• **Exercise requirements**
Produce a faithful copy of every record below, without the pictures.

═══ Provided records

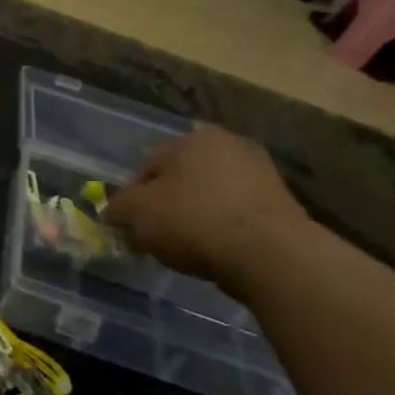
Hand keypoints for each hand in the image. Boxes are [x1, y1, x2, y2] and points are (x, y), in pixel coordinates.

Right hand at [101, 125, 307, 289]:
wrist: (271, 255)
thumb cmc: (194, 222)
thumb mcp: (137, 214)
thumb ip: (118, 209)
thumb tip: (113, 212)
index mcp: (192, 139)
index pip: (146, 166)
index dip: (130, 198)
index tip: (127, 226)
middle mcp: (228, 145)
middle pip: (180, 179)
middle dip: (164, 205)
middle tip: (153, 236)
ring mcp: (260, 173)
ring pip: (209, 195)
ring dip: (194, 216)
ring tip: (184, 247)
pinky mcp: (281, 204)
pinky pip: (235, 214)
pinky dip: (221, 228)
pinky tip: (214, 251)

══════

• **Task result**
Hand keypoints for each hand in the image. Boxes are [x1, y1, x2, y2] and points are (x, y), in pixel coordinates.

Right hand at [101, 125, 307, 289]:
wrist: (271, 255)
thumb cmc: (194, 222)
thumb mcp: (137, 214)
thumb ip: (118, 209)
thumb tip: (113, 212)
index mcp: (192, 139)
index pip: (146, 166)
index dip: (130, 198)
index tip: (127, 226)
middle mcp: (228, 145)
middle pip: (180, 179)
middle dip: (164, 205)
middle tip: (153, 236)
ring mcp: (260, 173)
ring pip: (209, 195)
ring dip: (194, 216)
ring tip: (184, 247)
pinky mcp: (281, 204)
pinky pip: (235, 214)
pinky dip: (221, 228)
pinky tip: (214, 251)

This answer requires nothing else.